The other form of perception I thought “Satan” demonstrated was the one I had previously described as almost supernatural. I feel that this additional form of perception is flavoured by the cool objectifying artistic vision briefly described above and highlighted in some of the chapters of The King in Yellow.

What gives it the so called supernatural flavour is that it is directed at human beings and is specifically designed to correctly read the thoughts and unspoken intentions of human beings. It carefully and critically examines the target and determines the probable current thoughts and motivations of the target on the basis of an accurate picture of the target’s character and context within which the target appears. It also succeeds by leading the target through question and answer, by suggesting a course of action or thought, by implanting thoughts, or by producing agreement, or by convincing. This is the area of cold reading I think, the area where the skills of a Stanton Carlisle work, and needs to be studied in great detail I think, though I am not sure one can learn this stuff – it may be a case of you either have it or you don’t.

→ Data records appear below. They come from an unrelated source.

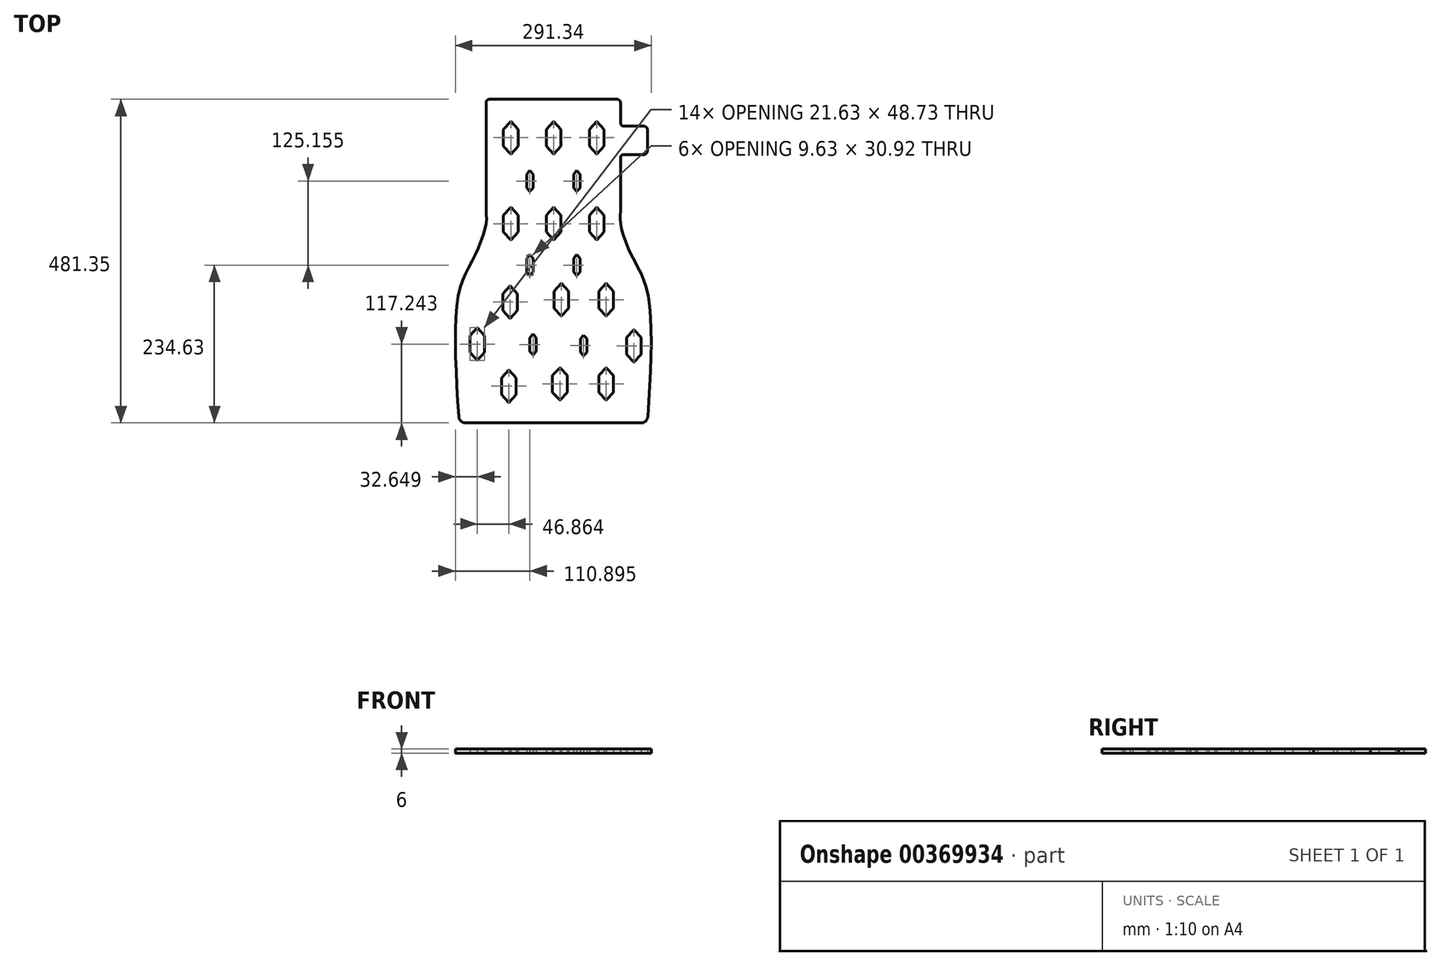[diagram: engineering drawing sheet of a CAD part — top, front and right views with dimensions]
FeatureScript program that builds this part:
annotation { "Feature Type Name" : "Feature", "Feature Type Description" : "" }
export const myFeature = defineFeature(function(context is Context, id is Id, definition is map)
    precondition{}
    {
        {
            var Q0;
            Q0=qCreatedBy(makeId("Top.planeOp"),FACE);
            var sketch = newSketch(context, id + "F0", { "sketchPlane" : qUnion([Q0])});
            skLineSegment(sketch, "E0", {"start": v(0, 262.18) * mm, "end": v(95, 262.18) * mm});
            skLineSegment(sketch, "E1", {"start": v(0, 262.18) * mm, "end": v(-95, 262.18) * mm});
            skLineSegment(sketch, "E2", {"start": v(130.62, -219.17) * mm, "end": v(-130.62, -219.17) * mm});
            skFitSpline(sketch, "E3", {"points": [v(-140, -219.17) * mm, v(-140, -23.78) * mm, v(-116.25, 30.48) * mm, v(-100, 77.75) * mm, v(-100, 95.38) * mm], "startDerivative": vector(-34.72, 539.25) * mm, "endDerivative": vector(-13.07, 120.29) * mm});
            skFitSpline(sketch, "E4.MirrorCS", {"points": [v(140, -219.17) * mm, v(140, -23.78) * mm, v(116.25, 30.48) * mm, v(100, 77.75) * mm, v(100, 95.38) * mm], "startDerivative": vector(34.72, 539.25) * mm, "endDerivative": vector(13.07, 120.29) * mm});
            skLineSegment(sketch, "E5", {"start": v(-100, 257.18) * mm, "end": v(-100, 95.38) * mm});
            skLineSegment(sketch, "E6", {"start": v(100, 95.38) * mm, "end": v(100, 175.09) * mm});
            skPoint(sketch, "E7.visualSharp", {"position": v(-100, 262.18) * mm});
            skArc(sketch, "E7.filletArc", {"start": v(-95, 262.18) * mm, "mid": v(-98.54, 260.72) * mm, "end": v(-100, 257.18) * mm});
            skPoint(sketch, "E8.visualSharp", {"position": v(100, 262.18) * mm});
            skArc(sketch, "E8.filletArc", {"start": v(100, 257.18) * mm, "mid": v(98.54, 260.72) * mm, "end": v(95, 262.18) * mm});
            skLineSegment(sketch, "E9", {"start": v(100, 262.18) * mm, "end": v(100, 227.18) * mm});
            skLineSegment(sketch, "E10", {"start": v(105, 222.18) * mm, "end": v(135, 222.18) * mm});
            skLineSegment(sketch, "E11", {"start": v(140, 217.18) * mm, "end": v(140, 185.09) * mm});
            skLineSegment(sketch, "E12", {"start": v(135, 180.09) * mm, "end": v(105, 180.09) * mm});
            skArc(sketch, "E13.filletArc", {"start": v(105, 180.09) * mm, "mid": v(101.46, 178.62) * mm, "end": v(100, 175.09) * mm});
            skPoint(sketch, "E14.visualSharp", {"position": v(140, 180.09) * mm});
            skArc(sketch, "E14.filletArc", {"start": v(135, 180.09) * mm, "mid": v(138.54, 181.55) * mm, "end": v(140, 185.09) * mm});
            skPoint(sketch, "E15.visualSharp", {"position": v(140, 222.18) * mm});
            skArc(sketch, "E15.filletArc", {"start": v(140, 217.18) * mm, "mid": v(138.54, 220.72) * mm, "end": v(135, 222.18) * mm});
            skPoint(sketch, "E16.visualSharp", {"position": v(100, 222.18) * mm});
            skArc(sketch, "E16.filletArc", {"start": v(100, 227.18) * mm, "mid": v(101.46, 223.65) * mm, "end": v(105, 222.18) * mm});
            skArc(sketch, "E17.filletArc", {"start": v(130.62, -219.17) * mm, "mid": v(137.46, -216.46) * mm, "end": v(140.6, -209.8) * mm});
            skArc(sketch, "E18.filletArc", {"start": v(-140.6, -209.8) * mm, "mid": v(-137.46, -216.46) * mm, "end": v(-130.62, -219.17) * mm});
            skLineSegment(sketch, "E19.left", {"start": v(-52.46, 217.58) * mm, "end": v(-52.46, 192.58) * mm});
            skLineSegment(sketch, "E19.right", {"start": v(-74.1, 217.58) * mm, "end": v(-74.1, 192.58) * mm});
            skPoint(sketch, "E20.endSnap0", {"position": v(-63.28, 136.49) * mm});
            skLineSegment(sketch, "E21", {"start": v(-63.28, 180.7) * mm, "end": v(-52.46, 192.58) * mm});
            skPoint(sketch, "E22.endSnap0", {"position": v(46.38, 56.52) * mm});
            skLineSegment(sketch, "E23.MirrorCS", {"start": v(-63.28, 229.44) * mm, "end": v(-52.46, 217.58) * mm});
            skLineSegment(sketch, "E24.MirrorCS", {"start": v(-74.1, 217.58) * mm, "end": v(-63.28, 229.44) * mm});
            skLineSegment(sketch, "E25.0.1.0", {"start": v(-74.1, 89.58) * mm, "end": v(-63.28, 101.44) * mm});
            skLineSegment(sketch, "E25.0.1.1", {"start": v(-74.1, 89.58) * mm, "end": v(-74.1, 64.58) * mm});
            skLineSegment(sketch, "E25.0.1.2", {"start": v(-74.1, 64.58) * mm, "end": v(-63.28, 52.7) * mm});
            skLineSegment(sketch, "E25.0.1.3", {"start": v(-63.28, 52.7) * mm, "end": v(-52.46, 64.58) * mm});
            skLineSegment(sketch, "E25.0.1.4", {"start": v(-52.46, 89.58) * mm, "end": v(-52.46, 64.58) * mm});
            skLineSegment(sketch, "E25.0.1.5", {"start": v(-63.28, 101.44) * mm, "end": v(-52.46, 89.58) * mm});
            skLineSegment(sketch, "E25.1.0.0", {"start": v(-10.1, 217.58) * mm, "end": v(0.72, 229.44) * mm});
            skLineSegment(sketch, "E25.1.0.1", {"start": v(-10.1, 217.58) * mm, "end": v(-10.1, 192.58) * mm});
            skLineSegment(sketch, "E25.1.0.2", {"start": v(-10.1, 192.58) * mm, "end": v(0.72, 180.7) * mm});
            skLineSegment(sketch, "E25.1.0.3", {"start": v(0.72, 180.7) * mm, "end": v(11.54, 192.58) * mm});
            skLineSegment(sketch, "E25.1.0.4", {"start": v(11.54, 217.58) * mm, "end": v(11.54, 192.58) * mm});
            skLineSegment(sketch, "E25.1.0.5", {"start": v(0.72, 229.44) * mm, "end": v(11.54, 217.58) * mm});
            skLineSegment(sketch, "E25.1.1.0", {"start": v(-10.1, 89.58) * mm, "end": v(0.72, 101.44) * mm});
            skLineSegment(sketch, "E25.1.1.1", {"start": v(-10.1, 89.58) * mm, "end": v(-10.1, 64.58) * mm});
            skLineSegment(sketch, "E25.1.1.2", {"start": v(-10.1, 64.58) * mm, "end": v(0.72, 52.7) * mm});
            skLineSegment(sketch, "E25.1.1.3", {"start": v(0.72, 52.7) * mm, "end": v(11.54, 64.58) * mm});
            skLineSegment(sketch, "E25.1.1.4", {"start": v(11.54, 89.58) * mm, "end": v(11.54, 64.58) * mm});
            skLineSegment(sketch, "E25.1.1.5", {"start": v(0.72, 101.44) * mm, "end": v(11.54, 89.58) * mm});
            skLineSegment(sketch, "E25.2.0.0", {"start": v(53.9, 217.58) * mm, "end": v(64.72, 229.44) * mm});
            skLineSegment(sketch, "E25.2.0.1", {"start": v(53.9, 217.58) * mm, "end": v(53.9, 192.58) * mm});
            skLineSegment(sketch, "E25.2.0.2", {"start": v(53.9, 192.58) * mm, "end": v(64.72, 180.7) * mm});
            skLineSegment(sketch, "E25.2.0.3", {"start": v(64.72, 180.7) * mm, "end": v(75.54, 192.58) * mm});
            skLineSegment(sketch, "E25.2.0.4", {"start": v(75.54, 217.58) * mm, "end": v(75.54, 192.58) * mm});
            skLineSegment(sketch, "E25.2.0.5", {"start": v(64.72, 229.44) * mm, "end": v(75.54, 217.58) * mm});
            skLineSegment(sketch, "E25.2.1.0", {"start": v(53.9, 89.58) * mm, "end": v(64.72, 101.44) * mm});
            skLineSegment(sketch, "E25.2.1.1", {"start": v(53.9, 89.58) * mm, "end": v(53.9, 64.58) * mm});
            skLineSegment(sketch, "E25.2.1.2", {"start": v(53.9, 64.58) * mm, "end": v(64.72, 52.7) * mm});
            skLineSegment(sketch, "E25.2.1.3", {"start": v(64.72, 52.7) * mm, "end": v(75.54, 64.58) * mm});
            skLineSegment(sketch, "E25.2.1.4", {"start": v(75.54, 89.58) * mm, "end": v(75.54, 64.58) * mm});
            skLineSegment(sketch, "E25.2.1.5", {"start": v(64.72, 101.44) * mm, "end": v(75.54, 89.58) * mm});
            skLineSegment(sketch, "E25.direction1", {"start": v(-63.28, 180.7) * mm, "end": v(0.72, 180.7) * mm, "construction": true});
            skLineSegment(sketch, "E25.direction2", {"start": v(-63.28, 180.7) * mm, "end": v(-63.28, 52.7) * mm, "construction": true});
            skLineSegment(sketch, "E26.left", {"start": v(-53.3, -26.91) * mm, "end": v(-53.3, -51.91) * mm});
            skLineSegment(sketch, "E26.right", {"start": v(-74.93, -26.91) * mm, "end": v(-74.93, -51.91) * mm});
            skLineSegment(sketch, "E27", {"start": v(-74.93, -51.91) * mm, "end": v(-64.11, -63.78) * mm});
            skLineSegment(sketch, "E28", {"start": v(-64.11, -63.78) * mm, "end": v(-53.3, -51.91) * mm});
            skLineSegment(sketch, "E29.MirrorCS", {"start": v(-64.11, -15.05) * mm, "end": v(-53.3, -26.91) * mm});
            skLineSegment(sketch, "E30.MirrorCS", {"start": v(-74.93, -26.91) * mm, "end": v(-64.11, -15.05) * mm});
            skLineSegment(sketch, "E31.0.1.0", {"start": v(-76.97, -152.13) * mm, "end": v(-66.16, -140.27) * mm});
            skLineSegment(sketch, "E31.0.1.1", {"start": v(-66.16, -140.27) * mm, "end": v(-55.34, -152.13) * mm});
            skLineSegment(sketch, "E31.0.1.2", {"start": v(-55.34, -152.13) * mm, "end": v(-55.34, -177.13) * mm});
            skLineSegment(sketch, "E31.0.1.3", {"start": v(-66.16, -189) * mm, "end": v(-55.34, -177.13) * mm});
            skLineSegment(sketch, "E31.0.1.4", {"start": v(-76.97, -177.13) * mm, "end": v(-66.16, -189) * mm});
            skLineSegment(sketch, "E31.0.1.5", {"start": v(-76.97, -152.13) * mm, "end": v(-76.97, -177.13) * mm});
            skLineSegment(sketch, "E31.1.0.0", {"start": v(1.03, -23.5) * mm, "end": v(11.84, -11.63) * mm});
            skLineSegment(sketch, "E31.1.0.1", {"start": v(11.84, -11.63) * mm, "end": v(22.66, -23.5) * mm});
            skLineSegment(sketch, "E31.1.0.2", {"start": v(22.66, -23.5) * mm, "end": v(22.66, -48.5) * mm});
            skLineSegment(sketch, "E31.1.0.3", {"start": v(11.84, -60.36) * mm, "end": v(22.66, -48.5) * mm});
            skLineSegment(sketch, "E31.1.0.4", {"start": v(1.03, -48.5) * mm, "end": v(11.84, -60.36) * mm});
            skLineSegment(sketch, "E31.1.0.5", {"start": v(1.03, -23.5) * mm, "end": v(1.03, -48.5) * mm});
            skLineSegment(sketch, "E31.1.1.0", {"start": v(-1.02, -148.72) * mm, "end": v(9.8, -136.85) * mm});
            skLineSegment(sketch, "E31.1.1.1", {"start": v(9.8, -136.85) * mm, "end": v(20.61, -148.72) * mm});
            skLineSegment(sketch, "E31.1.1.2", {"start": v(20.61, -148.72) * mm, "end": v(20.61, -173.72) * mm});
            skLineSegment(sketch, "E31.1.1.3", {"start": v(9.8, -185.58) * mm, "end": v(20.61, -173.72) * mm});
            skLineSegment(sketch, "E31.1.1.4", {"start": v(-1.02, -173.72) * mm, "end": v(9.8, -185.58) * mm});
            skLineSegment(sketch, "E31.1.1.5", {"start": v(-1.02, -148.72) * mm, "end": v(-1.02, -173.72) * mm});
            skLineSegment(sketch, "E31.direction1", {"start": v(-64.11, -63.78) * mm, "end": v(11.84, -60.36) * mm, "construction": true});
            skLineSegment(sketch, "E31.direction2", {"start": v(-64.11, -63.78) * mm, "end": v(-66.16, -189) * mm, "construction": true});
            skLineSegment(sketch, "E32.left", {"start": v(-102.2, -89.43) * mm, "end": v(-102.2, -114.43) * mm});
            skLineSegment(sketch, "E32.right", {"start": v(-123.84, -89.43) * mm, "end": v(-123.84, -114.43) * mm});
            skLineSegment(sketch, "E33", {"start": v(-123.84, -114.43) * mm, "end": v(-113.02, -126.3) * mm});
            skLineSegment(sketch, "E34", {"start": v(-113.02, -126.3) * mm, "end": v(-102.2, -114.43) * mm});
            skLineSegment(sketch, "E35.MirrorCS", {"start": v(-113.02, -77.56) * mm, "end": v(-102.2, -89.43) * mm});
            skLineSegment(sketch, "E36.MirrorCS", {"start": v(-123.84, -89.43) * mm, "end": v(-113.02, -77.56) * mm});
            skLineSegment(sketch, "E37.left", {"start": v(130.86, -92.1) * mm, "end": v(130.86, -117.1) * mm});
            skLineSegment(sketch, "E37.right", {"start": v(109.23, -92.1) * mm, "end": v(109.23, -117.1) * mm});
            skLineSegment(sketch, "E38", {"start": v(109.23, -117.1) * mm, "end": v(120.04, -128.96) * mm});
            skLineSegment(sketch, "E39", {"start": v(120.04, -128.96) * mm, "end": v(130.86, -117.1) * mm});
            skLineSegment(sketch, "E40.MirrorCS", {"start": v(120.04, -80.23) * mm, "end": v(130.86, -92.1) * mm});
            skLineSegment(sketch, "E41.MirrorCS", {"start": v(109.23, -92.1) * mm, "end": v(120.04, -80.23) * mm});
            skLineSegment(sketch, "E42.left", {"start": v(89.58, -23.5) * mm, "end": v(89.58, -48.5) * mm});
            skLineSegment(sketch, "E42.right", {"start": v(67.95, -23.5) * mm, "end": v(67.95, -48.5) * mm});
            skLineSegment(sketch, "E43", {"start": v(67.95, -48.5) * mm, "end": v(78.76, -60.36) * mm});
            skLineSegment(sketch, "E44", {"start": v(78.76, -60.36) * mm, "end": v(89.58, -48.5) * mm});
            skLineSegment(sketch, "E45.MirrorCS", {"start": v(78.76, -11.63) * mm, "end": v(89.58, -23.5) * mm});
            skLineSegment(sketch, "E46.MirrorCS", {"start": v(67.95, -23.5) * mm, "end": v(78.76, -11.63) * mm});
            skLineSegment(sketch, "E47.left", {"start": v(89.58, -148.72) * mm, "end": v(89.58, -173.72) * mm});
            skLineSegment(sketch, "E47.right", {"start": v(67.95, -148.72) * mm, "end": v(67.95, -173.72) * mm});
            skLineSegment(sketch, "E48", {"start": v(67.95, -173.72) * mm, "end": v(78.76, -185.58) * mm});
            skLineSegment(sketch, "E49", {"start": v(78.76, -185.58) * mm, "end": v(89.58, -173.72) * mm});
            skLineSegment(sketch, "E50.MirrorCS", {"start": v(78.76, -136.85) * mm, "end": v(89.58, -148.72) * mm});
            skLineSegment(sketch, "E51.MirrorCS", {"start": v(67.95, -148.72) * mm, "end": v(78.76, -136.85) * mm});
            skLineSegment(sketch, "E52", {"start": v(-74.1, 192.58) * mm, "end": v(-63.28, 180.7) * mm});
            skLineSegment(sketch, "E53.0", {"start": v(-68.1, 215.25) * mm, "end": v(-68.1, 194.9) * mm});
            skLineSegment(sketch, "E53.1", {"start": v(-63.28, 220.54) * mm, "end": v(-58.46, 215.25) * mm});
            skLineSegment(sketch, "E53.2", {"start": v(-58.46, 215.25) * mm, "end": v(-58.46, 194.9) * mm});
            skLineSegment(sketch, "E53.3", {"start": v(-68.1, 215.25) * mm, "end": v(-63.28, 220.54) * mm});
            skLineSegment(sketch, "E53.4", {"start": v(-63.28, 189.62) * mm, "end": v(-58.46, 194.9) * mm});
            skLineSegment(sketch, "E53.5", {"start": v(-68.1, 194.9) * mm, "end": v(-63.28, 189.62) * mm});
            skLineSegment(sketch, "E54.0", {"start": v(-39.6, 150.8) * mm, "end": v(-39.6, 130.44) * mm});
            skLineSegment(sketch, "E54.1", {"start": v(-34.77, 156.08) * mm, "end": v(-29.96, 150.8) * mm});
            skLineSegment(sketch, "E54.2", {"start": v(-29.96, 150.8) * mm, "end": v(-29.96, 130.44) * mm});
            skLineSegment(sketch, "E54.3", {"start": v(-39.6, 150.8) * mm, "end": v(-34.77, 156.08) * mm});
            skLineSegment(sketch, "E54.4", {"start": v(-34.77, 125.15) * mm, "end": v(-29.96, 130.44) * mm});
            skLineSegment(sketch, "E54.5", {"start": v(-39.6, 130.44) * mm, "end": v(-34.77, 125.15) * mm});
            skLineSegment(sketch, "E55.0", {"start": v(-73.1, 217.19) * mm, "end": v(-63.28, 227.96) * mm});
            skLineSegment(sketch, "E55.1", {"start": v(-73.1, 192.96) * mm, "end": v(-63.28, 182.2) * mm});
            skLineSegment(sketch, "E55.2", {"start": v(-63.28, 182.2) * mm, "end": v(-53.46, 192.96) * mm});
            skLineSegment(sketch, "E55.3", {"start": v(-73.1, 217.19) * mm, "end": v(-73.1, 192.96) * mm});
            skLineSegment(sketch, "E55.4", {"start": v(-53.46, 217.19) * mm, "end": v(-53.46, 192.96) * mm});
            skLineSegment(sketch, "E55.5", {"start": v(-63.28, 227.96) * mm, "end": v(-53.46, 217.19) * mm});
            skLineSegment(sketch, "E56.0", {"start": v(30.18, 150.8) * mm, "end": v(30.18, 130.44) * mm});
            skLineSegment(sketch, "E56.1", {"start": v(35, 156.08) * mm, "end": v(39.82, 150.8) * mm});
            skLineSegment(sketch, "E56.2", {"start": v(39.82, 150.8) * mm, "end": v(39.82, 130.44) * mm});
            skLineSegment(sketch, "E56.3", {"start": v(30.18, 150.8) * mm, "end": v(35, 156.08) * mm});
            skLineSegment(sketch, "E56.4", {"start": v(35, 125.15) * mm, "end": v(39.82, 130.44) * mm});
            skLineSegment(sketch, "E56.5", {"start": v(30.18, 130.44) * mm, "end": v(35, 125.15) * mm});
            skLineSegment(sketch, "E57.0", {"start": v(-39.6, 25.64) * mm, "end": v(-39.6, 5.28) * mm});
            skLineSegment(sketch, "E57.1", {"start": v(-34.77, 30.92) * mm, "end": v(-29.96, 25.64) * mm});
            skLineSegment(sketch, "E57.2", {"start": v(-29.96, 25.64) * mm, "end": v(-29.96, 5.28) * mm});
            skLineSegment(sketch, "E57.3", {"start": v(-39.6, 25.64) * mm, "end": v(-34.77, 30.92) * mm});
            skLineSegment(sketch, "E57.4", {"start": v(-34.77, 0) * mm, "end": v(-29.96, 5.28) * mm});
            skLineSegment(sketch, "E57.5", {"start": v(-39.6, 5.28) * mm, "end": v(-34.77, 0) * mm});
            skLineSegment(sketch, "E58.0", {"start": v(30.18, 25.64) * mm, "end": v(30.18, 5.28) * mm});
            skLineSegment(sketch, "E58.1", {"start": v(35, 30.92) * mm, "end": v(39.82, 25.64) * mm});
            skLineSegment(sketch, "E58.2", {"start": v(39.82, 25.64) * mm, "end": v(39.82, 5.28) * mm});
            skLineSegment(sketch, "E58.3", {"start": v(30.18, 25.64) * mm, "end": v(35, 30.92) * mm});
            skLineSegment(sketch, "E58.4", {"start": v(35, 0) * mm, "end": v(39.82, 5.28) * mm});
            skLineSegment(sketch, "E58.5", {"start": v(30.18, 5.28) * mm, "end": v(35, 0) * mm});
            skLineSegment(sketch, "E59.0", {"start": v(40.31, -93.85) * mm, "end": v(40.31, -114.2) * mm});
            skLineSegment(sketch, "E59.1", {"start": v(45.13, -88.57) * mm, "end": v(49.95, -93.85) * mm});
            skLineSegment(sketch, "E59.2", {"start": v(49.95, -93.85) * mm, "end": v(49.95, -114.2) * mm});
            skLineSegment(sketch, "E59.3", {"start": v(40.31, -93.85) * mm, "end": v(45.13, -88.57) * mm});
            skLineSegment(sketch, "E59.4", {"start": v(45.13, -119.5) * mm, "end": v(49.95, -114.2) * mm});
            skLineSegment(sketch, "E59.5", {"start": v(40.31, -114.2) * mm, "end": v(45.13, -119.5) * mm});
            skLineSegment(sketch, "E60.0", {"start": v(-34.96, -92.36) * mm, "end": v(-34.96, -112.72) * mm});
            skLineSegment(sketch, "E60.1", {"start": v(-30.15, -87.08) * mm, "end": v(-25.33, -92.36) * mm});
            skLineSegment(sketch, "E60.2", {"start": v(-25.33, -92.36) * mm, "end": v(-25.33, -112.72) * mm});
            skLineSegment(sketch, "E60.3", {"start": v(-34.96, -92.36) * mm, "end": v(-30.15, -87.08) * mm});
            skLineSegment(sketch, "E60.4", {"start": v(-30.15, -118) * mm, "end": v(-25.33, -112.72) * mm});
            skLineSegment(sketch, "E60.5", {"start": v(-34.96, -112.72) * mm, "end": v(-30.15, -118) * mm});
            skSolve(sketch);
        }
        {
            var Q0;
            Q0=makeQuery(id+"F0.imprint","IMPRINT",FACE,{"disambiguationData":[TD([[makeQuery(id+"F0.imprint","IMPRINT",EDGE,{"derivedFrom":sQuery(id+"F0.wireOp",EDGE,"E0")}),-1.0]])]});
            extrude(context, id + "F1", {"entities" : qUnion([Q0]), "depth" : 6 * mm, "offsetDistance" : 25 * mm});
        }
    });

I think there are a number of views of Satan, but this one in Merrett’s book is one of the more interesting. “Satan” here appears to possess the vision of “God.” I feel that “Satan’ possesses the ability to constantly view the totality or whole, the gestalt, with its multitude of elements. Objectifying is important again, but what is just as crucial is the ability to clearly see all the parts in the picture, what each part is and what its limitations and its skills are, what role the parts have in the picture and whether the whole thing will work together. I liken this type of perception to the formal logic behind a work of abstract painting, a Mondrian with its varied coloured elements or parts in the grid, or possibly to a Cubist work, particularly one of Picasso’s synthetic cubist works.